This pours gasoline on the fire of the synthetic data revolution, something I’ve talked about in Why Vibe Insights is the Future. The race isn’t just about getting better data from humans. It’s a battle between two futures:
Qual-at-Scale: Using AI to have better conversations with real people.
Synthetic Insights: Using AI to generate responses from virtual people.
Both are chasing the same investment dollars. Both promise to solve the scale and cost problems of traditional research. But one is perfecting the human feedback loop, while the other is replacing it.
So, What’s the Play?
This isn’t a simple good-versus-evil story. Qual-at-Scale is a necessary and powerful evolution. It offers a path away from the dumpster fire that consumer panels have become, something I’ve lamented in Consumer Panels are a S**tshow. Now there’s new hope; a better way to engage with people.
But let’s be pragmatic. Qual has been the smallest portion of the research pie for reasons that have little to do with the actual consumer experience. Qual is a method for clients to deploy, one they do see value in but one which comes with an asterisk. It’s seen as engaged research that isn’t statistically projectable. Clients have a use for that type of research, but it’s not top of the list of methods they deploy.
The business case for pure synthetic data is brutally efficient. It works for everything, it’s scalable, fast, and cheap. As AI gets better, the temptation for clients to opt for a “good enough” synthetic answer over a more expensive human one will be immense.
I believe the future isn’t one or the other, but a hybrid.

> Apply what you read:
**A.** Rewrite the paragraph of the passage on qualitative and synthetic research that begins "But let's be pragmatic" as a short bulleted list, keeping its main facts.
**B.** Continue the passage on Qual-at-Scale and synthetic insights, starting after its final sentence.
The lines placed after this passage are separate material and have no connection to it.

> Available data:

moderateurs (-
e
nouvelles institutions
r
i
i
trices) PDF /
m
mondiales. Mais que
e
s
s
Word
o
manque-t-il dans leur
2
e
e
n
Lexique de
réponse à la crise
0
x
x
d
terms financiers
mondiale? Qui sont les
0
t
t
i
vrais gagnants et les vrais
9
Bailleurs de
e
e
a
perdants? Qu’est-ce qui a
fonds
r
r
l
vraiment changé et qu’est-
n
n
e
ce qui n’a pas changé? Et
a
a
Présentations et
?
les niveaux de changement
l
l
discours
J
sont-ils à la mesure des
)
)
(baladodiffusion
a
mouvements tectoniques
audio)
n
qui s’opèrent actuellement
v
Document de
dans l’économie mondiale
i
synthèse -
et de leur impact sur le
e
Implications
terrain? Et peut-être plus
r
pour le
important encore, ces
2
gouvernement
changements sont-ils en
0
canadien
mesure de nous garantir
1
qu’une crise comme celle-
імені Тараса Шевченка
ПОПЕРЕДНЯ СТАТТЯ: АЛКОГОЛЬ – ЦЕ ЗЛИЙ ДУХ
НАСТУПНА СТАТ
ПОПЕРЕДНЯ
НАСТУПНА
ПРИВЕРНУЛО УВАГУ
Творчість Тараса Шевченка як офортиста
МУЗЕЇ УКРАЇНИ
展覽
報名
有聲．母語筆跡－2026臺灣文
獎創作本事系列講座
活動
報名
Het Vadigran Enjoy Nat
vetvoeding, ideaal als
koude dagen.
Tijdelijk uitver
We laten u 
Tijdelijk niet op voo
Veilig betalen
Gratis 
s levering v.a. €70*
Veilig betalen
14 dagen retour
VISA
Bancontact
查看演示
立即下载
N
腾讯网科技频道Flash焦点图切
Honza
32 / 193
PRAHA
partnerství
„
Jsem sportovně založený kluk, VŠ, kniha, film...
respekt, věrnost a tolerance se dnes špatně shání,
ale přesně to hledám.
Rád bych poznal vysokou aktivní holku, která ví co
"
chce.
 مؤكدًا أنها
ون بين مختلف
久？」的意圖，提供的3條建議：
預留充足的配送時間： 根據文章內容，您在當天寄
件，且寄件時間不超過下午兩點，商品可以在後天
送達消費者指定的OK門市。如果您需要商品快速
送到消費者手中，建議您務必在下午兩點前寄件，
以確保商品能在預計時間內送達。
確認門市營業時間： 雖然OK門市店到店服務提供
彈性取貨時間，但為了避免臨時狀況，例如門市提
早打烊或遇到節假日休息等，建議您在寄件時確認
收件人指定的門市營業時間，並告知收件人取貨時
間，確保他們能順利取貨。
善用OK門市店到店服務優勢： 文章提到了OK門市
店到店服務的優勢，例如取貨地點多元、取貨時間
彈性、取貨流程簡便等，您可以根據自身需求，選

* * *

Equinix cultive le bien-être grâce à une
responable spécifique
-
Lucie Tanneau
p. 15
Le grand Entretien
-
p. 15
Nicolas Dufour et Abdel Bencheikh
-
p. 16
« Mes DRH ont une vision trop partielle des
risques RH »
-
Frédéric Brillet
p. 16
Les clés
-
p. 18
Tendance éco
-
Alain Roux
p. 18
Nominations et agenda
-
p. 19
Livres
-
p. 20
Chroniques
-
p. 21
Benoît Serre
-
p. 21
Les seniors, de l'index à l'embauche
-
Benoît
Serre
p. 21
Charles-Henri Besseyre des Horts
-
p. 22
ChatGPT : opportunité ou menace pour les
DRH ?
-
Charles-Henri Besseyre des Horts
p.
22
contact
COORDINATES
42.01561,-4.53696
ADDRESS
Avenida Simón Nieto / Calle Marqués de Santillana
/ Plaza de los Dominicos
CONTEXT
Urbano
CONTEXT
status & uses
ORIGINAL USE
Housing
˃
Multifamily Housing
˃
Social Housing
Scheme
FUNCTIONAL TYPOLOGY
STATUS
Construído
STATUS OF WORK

> Answers in order:
**A.**
- Qual has been the smallest share of the research pie, for reasons that have little to do with the actual consumer experience.
- Clients see value in qual as a method, but with an asterisk.
- It is regarded as engaged research that is not statistically projectable.
- Clients have a use for it, but it is not at the top of the methods they deploy.

**B.**
I might seem against qual-at-scale, but that’s not true. The qual-at-scale market will likely dominate the “Explorers” family of research, which requires genuine creativity, unexpected tangents, and the messy, brilliant spark of human insight. This is where you discover what you don’t know. The enormous challenge standing in the way is the need to retrain the market to look to a method that is ignored for big-dollar decision making. This retraining will take years, if not a decade, so don’t expect overnight success.
Synthetics, on the other hand, will take over the more repetitive, predictable parts of the industry. Think tracking studies, simple ad tests, and anything where the parameters are well-defined.
The smartest companies won’t pick a side. They’ll use high-quality, engaging qual-at-scale to train, validate, and continuously refine their synthetic models. The human conversations become the ground truth, the R&D engine that makes the synthetic data not just plausible, but powerful. This creates a defensible moat that pure-play synthetic companies, running on generic data, will struggle to cross.
The Bottom Line
Qual-at-Scale is one of the most exciting developments in our industry. It promises a future where research is more human, more engaging, and more insightful. Succeeding in this space will be tough enough with clients leaning on old habits. And in our rush to solve that problem and build this better future, we might be building a Trojan horse filled not with humans but with the very thing that makes humans obsolete.
The next few years will be a fascinating, chaotic race. Two paths are clear, and they are diverging fast. The question is, are you betting on having better conversations with humans, or are you betting on an AI that’s simply learned to have a better conversation with itself?
https://www.statista.com/statistics/267225/global-market-research-highest-revenue-sources-by-service-type/
It may be that we see the best qual-at-scale firms pivoting to synthetic as their model does a decent job of providing the inputs for the synthetic bridge I refer to above.
I've had inbound queries from several investment firms looking at the research space trying to understand if this is the future. This is what I've been telling them. I'm bullish on qual-at-scale in the long run. Bearish in the short term. On top of it all, there's too many firms competing to win the qual-at-scale race.